火災報知機や消火器、スプリンクラーといった消防用設備に義務付けられた点検報告の実施率が5割程度にとどまっている。本来は火災を防ぐために欠かせない制度だが、周知不足に加え、報告手続きの煩雑さが影響しているとみられる。

簡略化に向けて総務省消防庁が電子申請の拡充を検討しているほか、商機とみて点検報告に特化したサービスを提供する企業も出てきた。

消防法では、学校から飲食店まで広範な公共施設や店舗に消防用設備の点検報告が義務付けられている。

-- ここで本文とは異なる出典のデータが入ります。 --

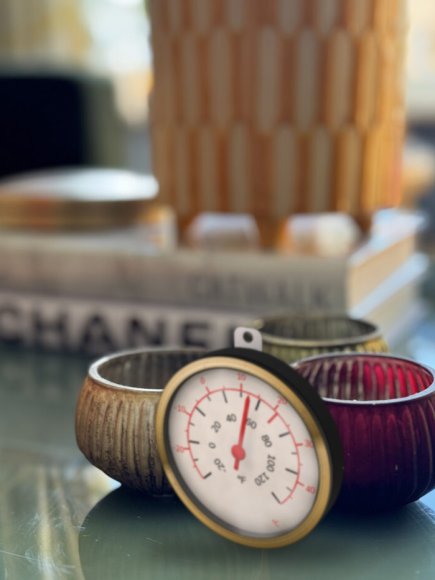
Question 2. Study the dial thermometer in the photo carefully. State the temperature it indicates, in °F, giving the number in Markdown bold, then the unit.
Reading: **55** °F
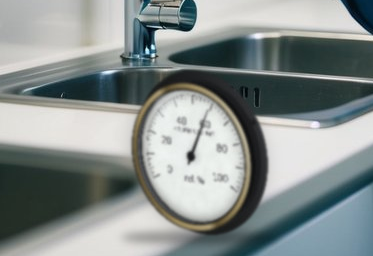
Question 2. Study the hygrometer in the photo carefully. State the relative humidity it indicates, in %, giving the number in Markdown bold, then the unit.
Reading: **60** %
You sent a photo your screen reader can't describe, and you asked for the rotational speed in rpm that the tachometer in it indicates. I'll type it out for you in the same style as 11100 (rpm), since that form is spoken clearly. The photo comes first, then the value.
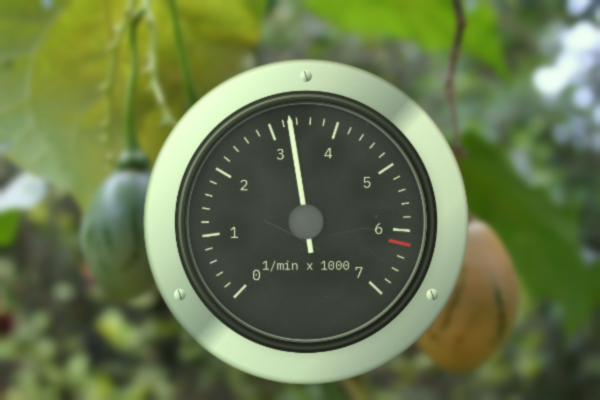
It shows 3300 (rpm)
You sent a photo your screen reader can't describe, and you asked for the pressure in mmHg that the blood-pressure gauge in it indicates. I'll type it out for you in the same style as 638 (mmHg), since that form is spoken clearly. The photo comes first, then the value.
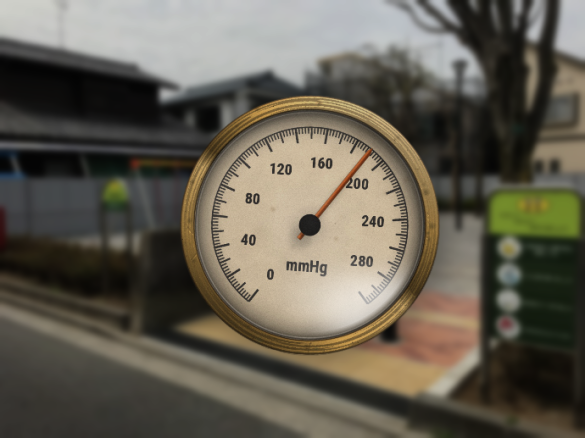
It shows 190 (mmHg)
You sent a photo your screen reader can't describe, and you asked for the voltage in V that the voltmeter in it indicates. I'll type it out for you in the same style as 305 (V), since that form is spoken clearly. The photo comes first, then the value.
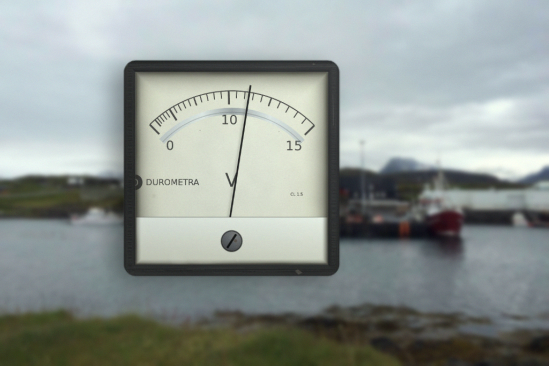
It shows 11.25 (V)
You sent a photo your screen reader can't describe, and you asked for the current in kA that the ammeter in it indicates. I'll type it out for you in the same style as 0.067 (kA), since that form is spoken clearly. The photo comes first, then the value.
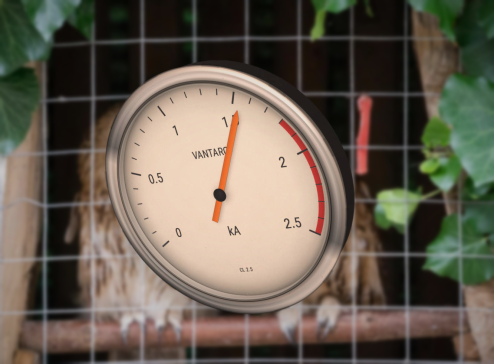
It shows 1.55 (kA)
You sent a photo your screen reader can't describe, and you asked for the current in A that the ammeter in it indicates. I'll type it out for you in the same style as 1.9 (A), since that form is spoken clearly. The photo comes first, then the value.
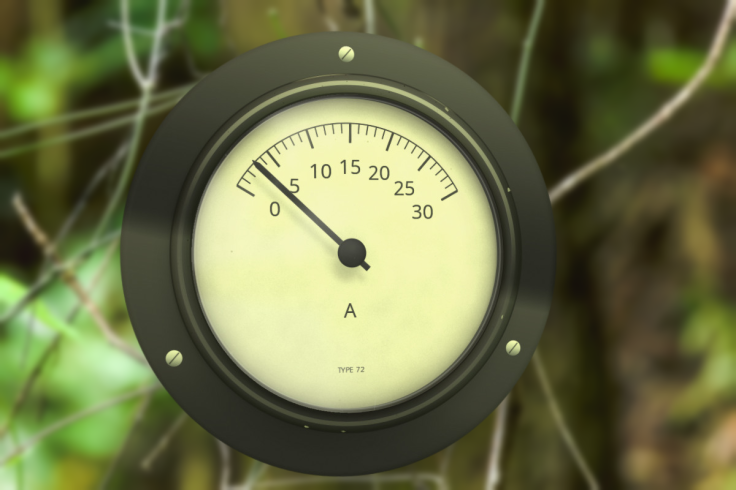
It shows 3 (A)
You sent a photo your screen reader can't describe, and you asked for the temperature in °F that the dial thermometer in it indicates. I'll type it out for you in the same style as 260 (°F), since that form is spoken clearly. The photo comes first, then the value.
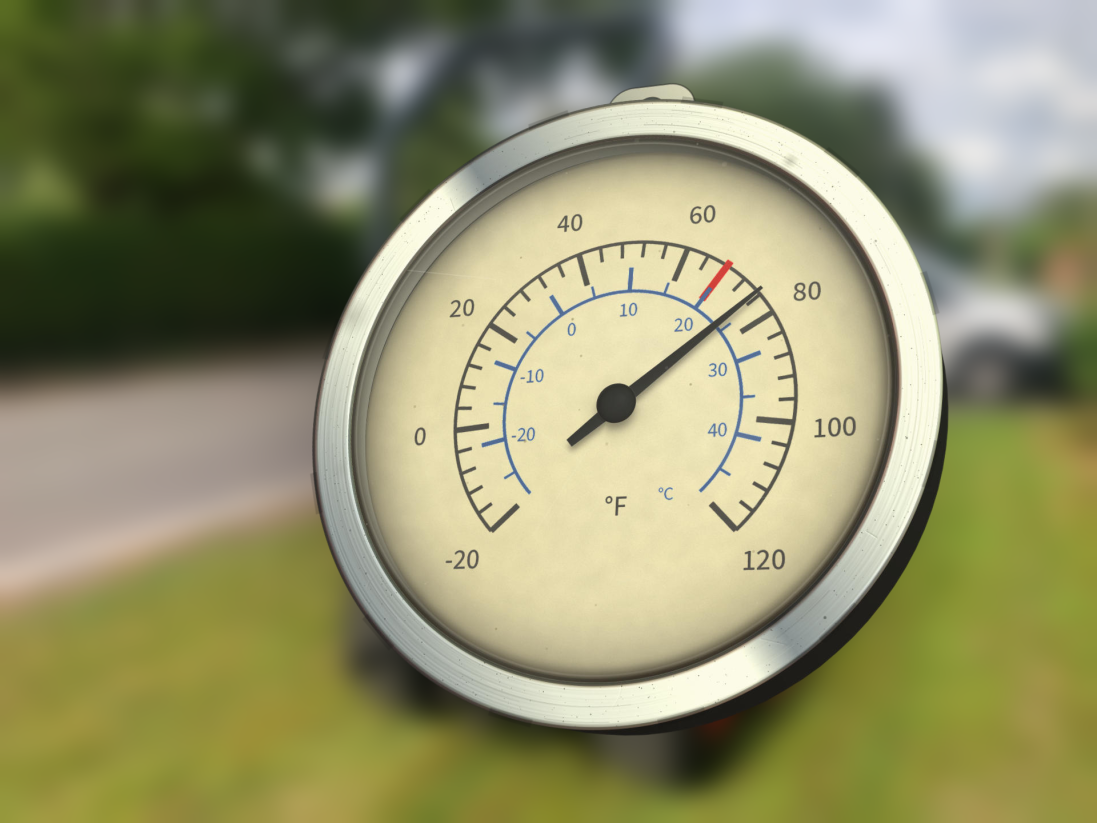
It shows 76 (°F)
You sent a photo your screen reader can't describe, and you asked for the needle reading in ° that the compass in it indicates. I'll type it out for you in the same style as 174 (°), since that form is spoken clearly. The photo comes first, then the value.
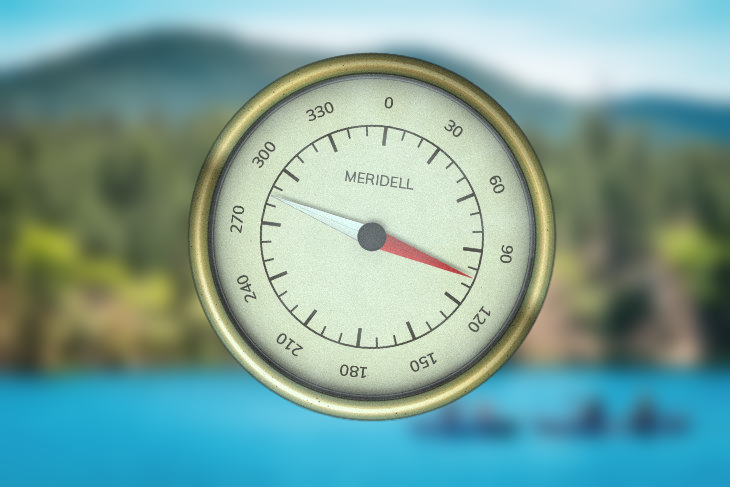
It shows 105 (°)
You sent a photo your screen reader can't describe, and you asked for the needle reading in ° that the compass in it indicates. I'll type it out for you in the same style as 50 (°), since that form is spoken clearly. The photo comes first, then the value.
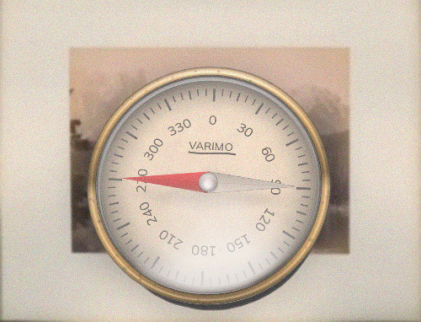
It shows 270 (°)
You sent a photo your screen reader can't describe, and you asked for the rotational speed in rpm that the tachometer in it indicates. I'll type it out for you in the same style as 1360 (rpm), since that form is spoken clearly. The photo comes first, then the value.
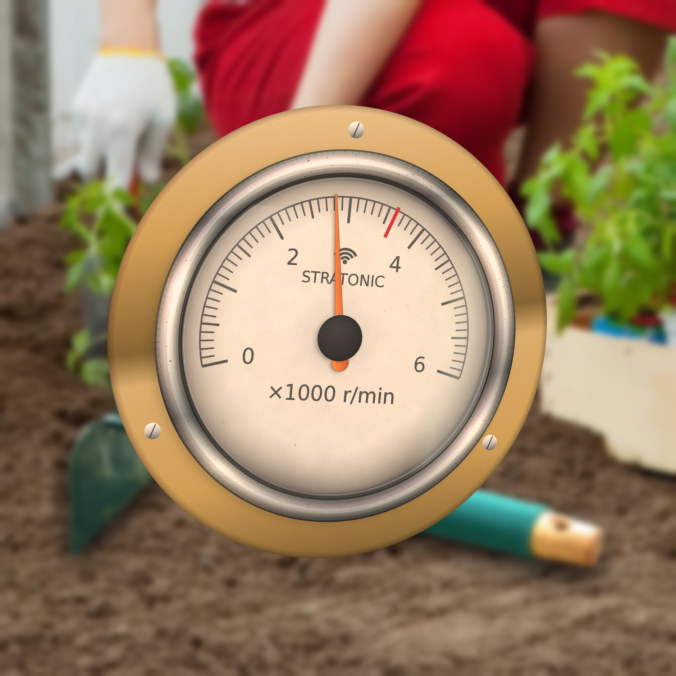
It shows 2800 (rpm)
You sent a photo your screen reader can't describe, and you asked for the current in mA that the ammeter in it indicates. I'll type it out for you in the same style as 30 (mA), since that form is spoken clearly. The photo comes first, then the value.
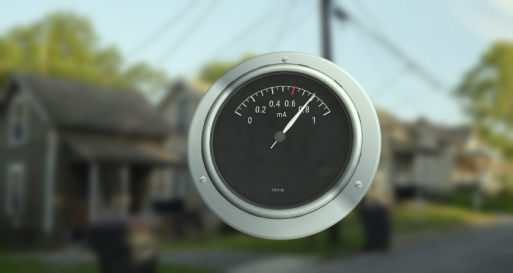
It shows 0.8 (mA)
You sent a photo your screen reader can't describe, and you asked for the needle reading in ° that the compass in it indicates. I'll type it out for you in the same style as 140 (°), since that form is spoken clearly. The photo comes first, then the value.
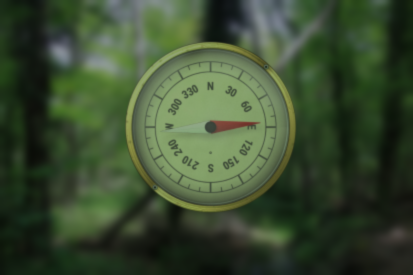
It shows 85 (°)
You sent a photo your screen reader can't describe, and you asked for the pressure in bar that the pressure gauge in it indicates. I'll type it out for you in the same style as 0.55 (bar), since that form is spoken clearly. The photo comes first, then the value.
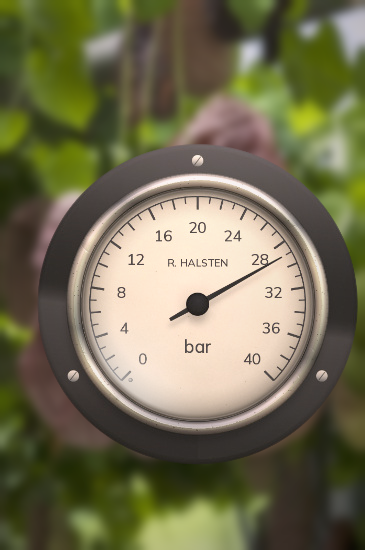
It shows 29 (bar)
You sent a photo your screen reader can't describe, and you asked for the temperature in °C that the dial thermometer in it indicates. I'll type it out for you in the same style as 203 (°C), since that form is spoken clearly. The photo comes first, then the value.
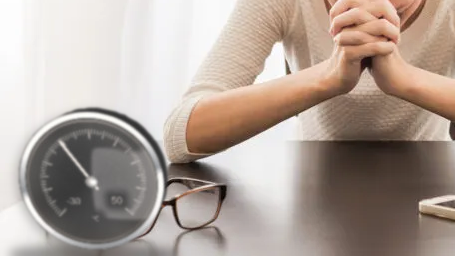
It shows 0 (°C)
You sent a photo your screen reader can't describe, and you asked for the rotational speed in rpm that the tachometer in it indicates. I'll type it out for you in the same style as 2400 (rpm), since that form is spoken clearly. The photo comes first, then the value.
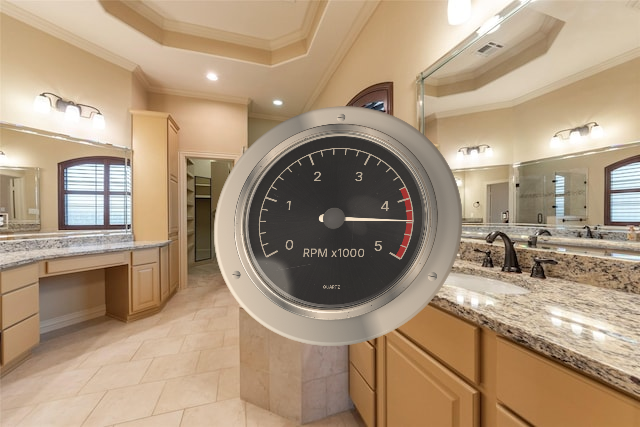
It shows 4400 (rpm)
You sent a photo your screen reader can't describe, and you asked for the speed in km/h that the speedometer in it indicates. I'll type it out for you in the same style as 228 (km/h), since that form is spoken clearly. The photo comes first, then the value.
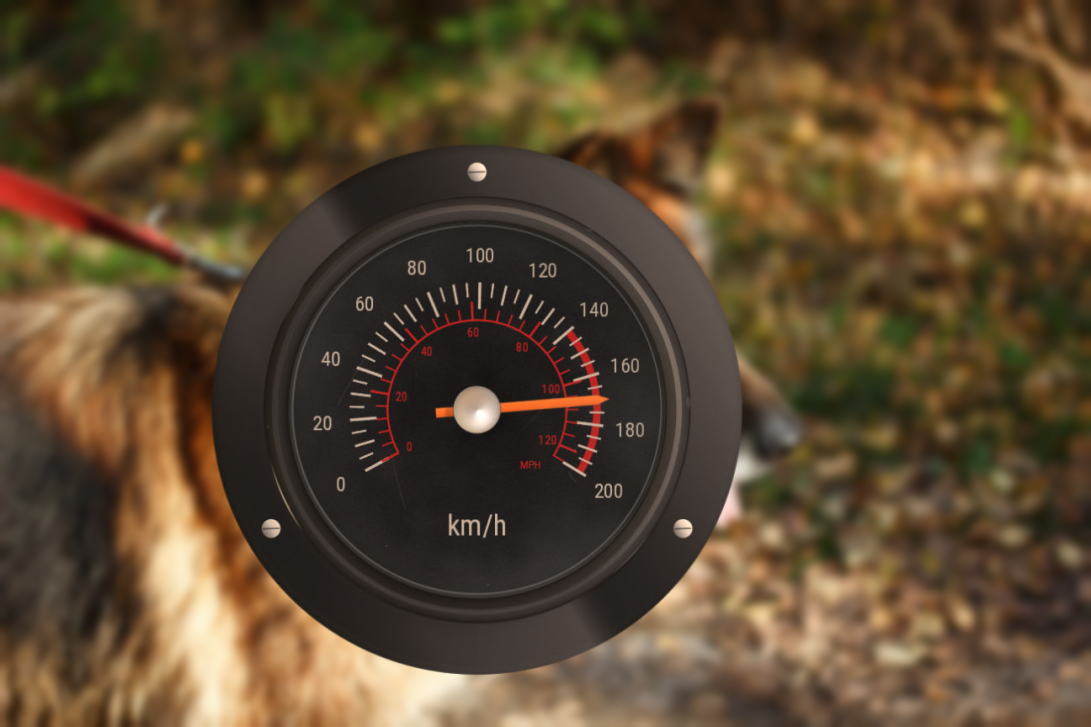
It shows 170 (km/h)
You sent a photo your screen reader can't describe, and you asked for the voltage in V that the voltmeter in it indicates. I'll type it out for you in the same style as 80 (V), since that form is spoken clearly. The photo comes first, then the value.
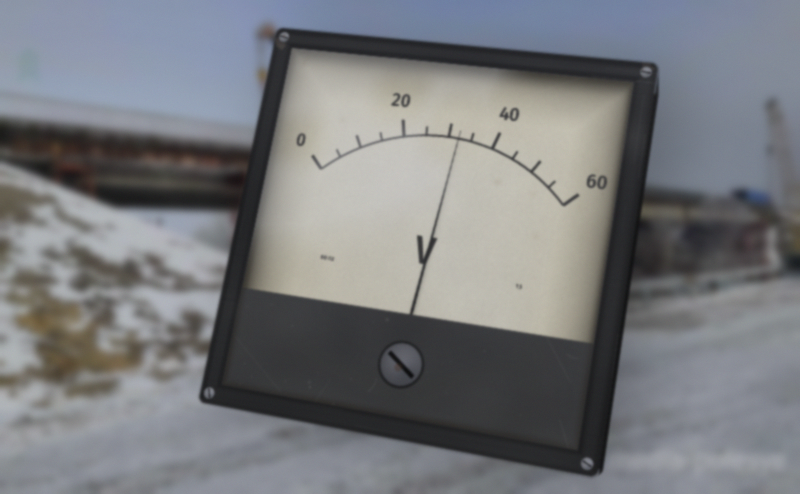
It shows 32.5 (V)
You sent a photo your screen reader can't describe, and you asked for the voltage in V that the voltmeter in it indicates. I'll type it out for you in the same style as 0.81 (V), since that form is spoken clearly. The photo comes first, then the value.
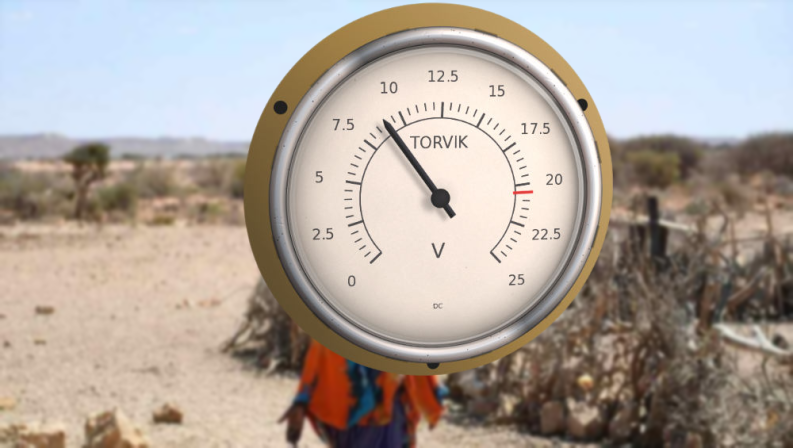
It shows 9 (V)
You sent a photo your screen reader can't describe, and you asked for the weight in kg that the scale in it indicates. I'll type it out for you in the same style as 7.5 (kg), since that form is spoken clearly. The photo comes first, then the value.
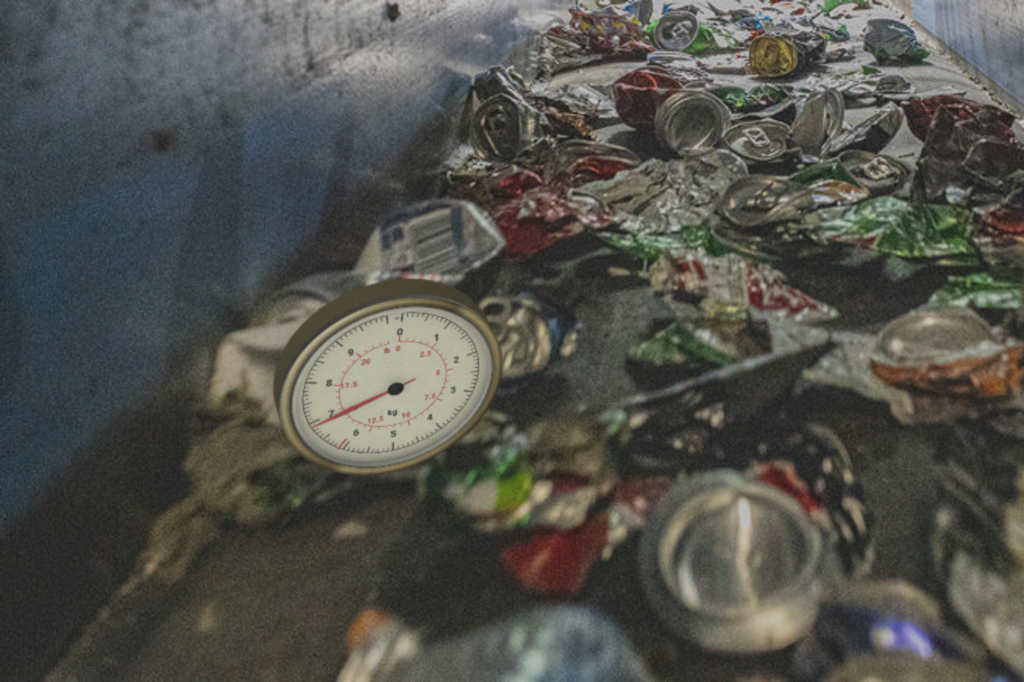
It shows 7 (kg)
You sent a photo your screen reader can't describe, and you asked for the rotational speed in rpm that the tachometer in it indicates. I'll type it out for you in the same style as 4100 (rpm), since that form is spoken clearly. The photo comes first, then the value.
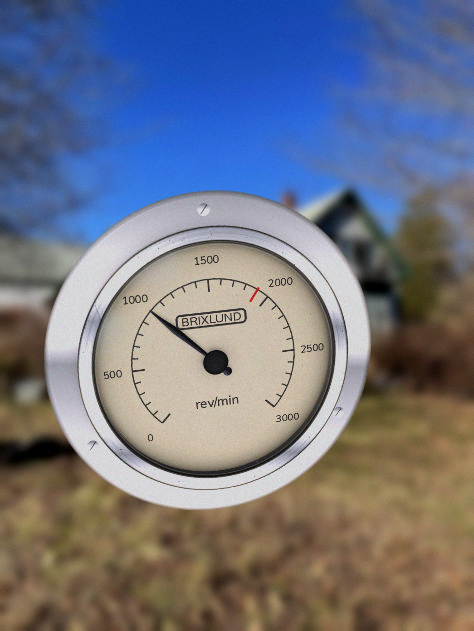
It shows 1000 (rpm)
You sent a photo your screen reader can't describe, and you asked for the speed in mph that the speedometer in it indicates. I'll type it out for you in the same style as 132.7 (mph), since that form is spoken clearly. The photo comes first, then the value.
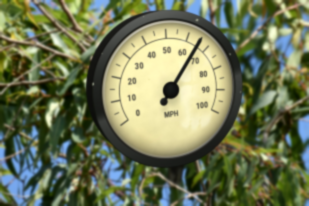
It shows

これらの施設、店舗は半年に1回は機器点検を実施し、結果について1~3年に1度は地域の消防署に報告しなくてはならない。

消防庁のまとめでは、全体の報告率が2018年3月末で49.8%。00年の40%から上昇しているが、低水準のままだ。数十項目にわたる点検結果の報告は基本的に書類で行われており、小規模が多い点検業者の選定も地域によっては手間がかかるという。

12年5月に広島県福山市のホテルで宿泊客7人が死亡した火災では、自動火災報知設備が一斉作動する仕組みがなく、被害が拡大したとみられている。点検の定期的な実施にはこうした事例を防ぐ効果も期待されており、報告率の向上は喫緊の課題となっている。

4月に東京のマンション地下駐車場の消火設備で二酸化炭素(CO2)が放出され、作業員4人が死亡する事故が発生したが、こうした設備も点検の対象だ。

消防庁は手続きを簡略化するため、メールなどを使った電子化の拡大を検討中。最近になり管理が不十分になりがちな小規模施設向けにスマートフォン用の設備点検アプリの本格運用に乗り出したが、効果は未知数だ。

ここに商機を見いだす企業も出てきた。ベンチャー企業のスマテン(名古屋市)は、多数の店舗を経営する企業を主なターゲットに、消防設備の点検報告を管理できるサービスを始めた。

独自の点検アプリを開発したほか、どの店舗でいつ点検報告が必要なのかを可視化、点検業者に発注もできるようにした。